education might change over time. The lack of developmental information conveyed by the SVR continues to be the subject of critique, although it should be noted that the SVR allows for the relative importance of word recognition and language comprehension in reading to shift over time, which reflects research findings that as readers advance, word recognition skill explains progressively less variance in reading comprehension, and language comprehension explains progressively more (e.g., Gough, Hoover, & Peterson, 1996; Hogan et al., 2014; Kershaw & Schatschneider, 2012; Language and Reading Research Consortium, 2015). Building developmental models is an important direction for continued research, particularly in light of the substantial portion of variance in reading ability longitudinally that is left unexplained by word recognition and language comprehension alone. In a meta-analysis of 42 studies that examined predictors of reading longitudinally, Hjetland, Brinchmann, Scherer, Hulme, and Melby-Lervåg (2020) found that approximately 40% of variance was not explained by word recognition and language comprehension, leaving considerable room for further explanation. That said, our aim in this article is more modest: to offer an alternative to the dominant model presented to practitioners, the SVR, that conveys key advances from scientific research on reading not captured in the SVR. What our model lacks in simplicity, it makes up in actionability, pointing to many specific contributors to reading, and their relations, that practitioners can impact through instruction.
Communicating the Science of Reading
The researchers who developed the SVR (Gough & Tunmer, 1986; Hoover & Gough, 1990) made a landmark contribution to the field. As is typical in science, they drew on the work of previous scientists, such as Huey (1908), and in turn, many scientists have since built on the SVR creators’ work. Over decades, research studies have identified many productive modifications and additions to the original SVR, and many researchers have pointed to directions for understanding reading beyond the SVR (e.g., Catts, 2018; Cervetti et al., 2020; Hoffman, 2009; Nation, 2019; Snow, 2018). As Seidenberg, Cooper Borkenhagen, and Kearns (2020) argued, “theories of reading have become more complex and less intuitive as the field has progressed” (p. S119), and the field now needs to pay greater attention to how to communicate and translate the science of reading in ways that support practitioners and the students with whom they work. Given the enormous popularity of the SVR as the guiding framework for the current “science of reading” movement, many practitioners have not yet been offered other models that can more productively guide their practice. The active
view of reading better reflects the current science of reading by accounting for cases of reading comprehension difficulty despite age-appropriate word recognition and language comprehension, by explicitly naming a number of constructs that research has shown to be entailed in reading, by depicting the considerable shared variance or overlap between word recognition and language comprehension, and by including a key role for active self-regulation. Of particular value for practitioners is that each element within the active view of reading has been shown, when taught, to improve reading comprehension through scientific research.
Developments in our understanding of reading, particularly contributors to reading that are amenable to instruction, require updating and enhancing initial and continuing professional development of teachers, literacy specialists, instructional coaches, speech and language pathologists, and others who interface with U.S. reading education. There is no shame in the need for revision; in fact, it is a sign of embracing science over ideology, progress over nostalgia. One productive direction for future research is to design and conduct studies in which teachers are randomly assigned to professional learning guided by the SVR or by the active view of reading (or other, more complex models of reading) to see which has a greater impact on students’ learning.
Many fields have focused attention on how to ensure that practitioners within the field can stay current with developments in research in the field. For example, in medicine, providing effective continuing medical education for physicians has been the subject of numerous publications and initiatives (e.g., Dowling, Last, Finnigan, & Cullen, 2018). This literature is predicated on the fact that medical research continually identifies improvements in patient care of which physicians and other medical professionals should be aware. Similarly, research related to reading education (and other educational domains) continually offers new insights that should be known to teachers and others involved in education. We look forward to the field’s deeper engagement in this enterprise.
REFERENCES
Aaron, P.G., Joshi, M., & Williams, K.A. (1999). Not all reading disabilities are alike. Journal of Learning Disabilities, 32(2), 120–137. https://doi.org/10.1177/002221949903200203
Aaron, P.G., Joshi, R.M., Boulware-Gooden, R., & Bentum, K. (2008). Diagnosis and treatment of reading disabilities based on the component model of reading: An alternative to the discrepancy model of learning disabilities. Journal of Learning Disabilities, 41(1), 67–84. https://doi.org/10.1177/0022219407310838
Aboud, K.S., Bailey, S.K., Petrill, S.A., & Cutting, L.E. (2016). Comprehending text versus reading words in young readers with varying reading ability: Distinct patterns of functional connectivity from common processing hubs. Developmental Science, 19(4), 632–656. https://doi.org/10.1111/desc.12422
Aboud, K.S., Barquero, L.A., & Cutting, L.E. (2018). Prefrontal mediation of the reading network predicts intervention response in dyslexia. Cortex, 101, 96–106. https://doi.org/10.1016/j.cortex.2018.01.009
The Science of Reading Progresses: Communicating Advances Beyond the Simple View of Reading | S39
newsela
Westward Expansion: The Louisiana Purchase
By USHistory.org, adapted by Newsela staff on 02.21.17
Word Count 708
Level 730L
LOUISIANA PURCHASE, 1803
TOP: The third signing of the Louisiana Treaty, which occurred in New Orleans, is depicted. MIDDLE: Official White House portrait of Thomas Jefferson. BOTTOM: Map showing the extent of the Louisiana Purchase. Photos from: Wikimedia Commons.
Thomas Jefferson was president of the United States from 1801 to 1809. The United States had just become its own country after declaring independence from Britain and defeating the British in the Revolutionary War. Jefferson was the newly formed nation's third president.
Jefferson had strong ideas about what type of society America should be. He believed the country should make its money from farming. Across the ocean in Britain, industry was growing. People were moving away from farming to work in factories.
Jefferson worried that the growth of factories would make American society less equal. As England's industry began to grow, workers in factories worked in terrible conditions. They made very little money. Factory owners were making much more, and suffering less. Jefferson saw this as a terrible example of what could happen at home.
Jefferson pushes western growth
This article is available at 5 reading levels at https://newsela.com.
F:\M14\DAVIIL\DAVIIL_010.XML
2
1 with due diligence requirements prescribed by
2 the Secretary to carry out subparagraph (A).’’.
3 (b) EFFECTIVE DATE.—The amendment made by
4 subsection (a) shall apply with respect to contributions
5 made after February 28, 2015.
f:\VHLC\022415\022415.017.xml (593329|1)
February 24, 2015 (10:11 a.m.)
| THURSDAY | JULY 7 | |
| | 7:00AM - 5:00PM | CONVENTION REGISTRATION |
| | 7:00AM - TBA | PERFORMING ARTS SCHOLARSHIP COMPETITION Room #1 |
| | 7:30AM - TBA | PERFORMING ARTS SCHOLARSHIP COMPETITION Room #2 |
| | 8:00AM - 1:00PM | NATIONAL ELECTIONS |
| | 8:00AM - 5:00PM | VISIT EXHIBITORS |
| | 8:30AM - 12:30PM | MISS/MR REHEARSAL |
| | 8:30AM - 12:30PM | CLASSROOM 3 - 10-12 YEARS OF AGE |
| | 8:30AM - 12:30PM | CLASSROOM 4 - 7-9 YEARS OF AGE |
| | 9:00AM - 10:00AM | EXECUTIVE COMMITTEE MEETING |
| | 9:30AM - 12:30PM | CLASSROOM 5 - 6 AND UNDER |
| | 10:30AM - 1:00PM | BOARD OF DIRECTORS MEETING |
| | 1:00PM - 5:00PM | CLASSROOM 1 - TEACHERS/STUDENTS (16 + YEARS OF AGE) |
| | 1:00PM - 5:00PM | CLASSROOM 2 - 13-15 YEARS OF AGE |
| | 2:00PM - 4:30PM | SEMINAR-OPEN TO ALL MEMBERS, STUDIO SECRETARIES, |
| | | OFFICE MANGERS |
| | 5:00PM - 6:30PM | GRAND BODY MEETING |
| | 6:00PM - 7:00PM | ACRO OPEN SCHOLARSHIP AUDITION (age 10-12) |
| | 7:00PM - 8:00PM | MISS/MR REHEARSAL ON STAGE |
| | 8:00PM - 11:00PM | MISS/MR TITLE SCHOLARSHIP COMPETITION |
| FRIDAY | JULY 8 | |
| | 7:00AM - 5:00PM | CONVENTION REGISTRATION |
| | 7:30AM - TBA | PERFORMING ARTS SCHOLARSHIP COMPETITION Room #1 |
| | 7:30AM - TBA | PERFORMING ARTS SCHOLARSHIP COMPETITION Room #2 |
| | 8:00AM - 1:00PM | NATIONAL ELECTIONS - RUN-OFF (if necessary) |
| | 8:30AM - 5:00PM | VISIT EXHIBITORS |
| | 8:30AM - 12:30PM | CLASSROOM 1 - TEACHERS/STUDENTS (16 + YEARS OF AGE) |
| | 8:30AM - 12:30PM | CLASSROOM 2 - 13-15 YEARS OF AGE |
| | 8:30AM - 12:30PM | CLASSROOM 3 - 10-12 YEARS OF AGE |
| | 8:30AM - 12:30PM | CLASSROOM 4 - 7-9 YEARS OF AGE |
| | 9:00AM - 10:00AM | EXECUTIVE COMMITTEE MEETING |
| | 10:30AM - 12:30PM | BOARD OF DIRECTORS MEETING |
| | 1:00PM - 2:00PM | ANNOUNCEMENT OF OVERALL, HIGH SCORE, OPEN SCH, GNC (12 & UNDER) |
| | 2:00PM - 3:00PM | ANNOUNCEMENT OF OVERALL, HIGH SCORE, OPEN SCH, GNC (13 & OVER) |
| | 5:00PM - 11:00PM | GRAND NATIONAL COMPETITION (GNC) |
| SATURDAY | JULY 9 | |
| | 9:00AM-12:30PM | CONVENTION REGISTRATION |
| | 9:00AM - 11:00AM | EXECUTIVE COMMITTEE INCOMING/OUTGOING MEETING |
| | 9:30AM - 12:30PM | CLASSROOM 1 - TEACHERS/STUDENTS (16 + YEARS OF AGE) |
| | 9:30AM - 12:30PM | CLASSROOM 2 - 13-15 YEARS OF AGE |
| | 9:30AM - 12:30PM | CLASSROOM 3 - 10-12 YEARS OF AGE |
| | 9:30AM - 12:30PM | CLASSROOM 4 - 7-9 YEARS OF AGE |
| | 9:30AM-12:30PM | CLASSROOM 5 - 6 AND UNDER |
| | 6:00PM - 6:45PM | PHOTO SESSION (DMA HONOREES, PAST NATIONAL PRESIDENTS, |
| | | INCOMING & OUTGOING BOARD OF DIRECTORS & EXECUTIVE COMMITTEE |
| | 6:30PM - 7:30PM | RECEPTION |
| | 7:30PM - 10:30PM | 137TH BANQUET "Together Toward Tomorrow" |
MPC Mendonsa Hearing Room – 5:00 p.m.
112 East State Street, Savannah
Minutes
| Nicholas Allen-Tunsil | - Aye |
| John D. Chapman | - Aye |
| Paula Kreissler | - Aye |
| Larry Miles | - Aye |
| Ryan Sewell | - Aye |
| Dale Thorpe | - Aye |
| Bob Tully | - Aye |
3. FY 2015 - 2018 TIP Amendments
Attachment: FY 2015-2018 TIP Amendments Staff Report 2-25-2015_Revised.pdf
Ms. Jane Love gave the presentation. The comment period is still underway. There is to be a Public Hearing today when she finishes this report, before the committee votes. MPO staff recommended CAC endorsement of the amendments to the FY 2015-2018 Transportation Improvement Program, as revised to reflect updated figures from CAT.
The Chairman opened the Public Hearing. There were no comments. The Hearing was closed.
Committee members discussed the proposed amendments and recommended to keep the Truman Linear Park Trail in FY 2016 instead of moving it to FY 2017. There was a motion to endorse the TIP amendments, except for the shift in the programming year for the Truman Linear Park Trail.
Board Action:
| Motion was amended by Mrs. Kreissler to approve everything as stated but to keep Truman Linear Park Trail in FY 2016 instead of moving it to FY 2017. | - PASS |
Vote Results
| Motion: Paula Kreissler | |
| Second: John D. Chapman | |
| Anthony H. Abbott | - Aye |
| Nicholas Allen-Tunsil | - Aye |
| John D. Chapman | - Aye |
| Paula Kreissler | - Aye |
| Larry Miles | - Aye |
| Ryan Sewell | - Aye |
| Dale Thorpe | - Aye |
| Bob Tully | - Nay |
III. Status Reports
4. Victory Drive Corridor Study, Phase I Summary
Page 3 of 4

------------------------

→ WHAT YOU SHOULD DO: Return only the stretch of the material above from the line holding "12:30PM | BOARD OF DIRECTORS MEETING |" through the line holding "SATURDAY | JULY 9 | |", copied exactly.

→ SOLUTION TO THE EXERCISE:
| | 10:30AM - 12:30PM | BOARD OF DIRECTORS MEETING |
| | 1:00PM - 2:00PM | ANNOUNCEMENT OF OVERALL, HIGH SCORE, OPEN SCH, GNC (12 & UNDER) |
| | 2:00PM - 3:00PM | ANNOUNCEMENT OF OVERALL, HIGH SCORE, OPEN SCH, GNC (13 & OVER) |
| | 5:00PM - 11:00PM | GRAND NATIONAL COMPETITION (GNC) |
| SATURDAY | JULY 9 | |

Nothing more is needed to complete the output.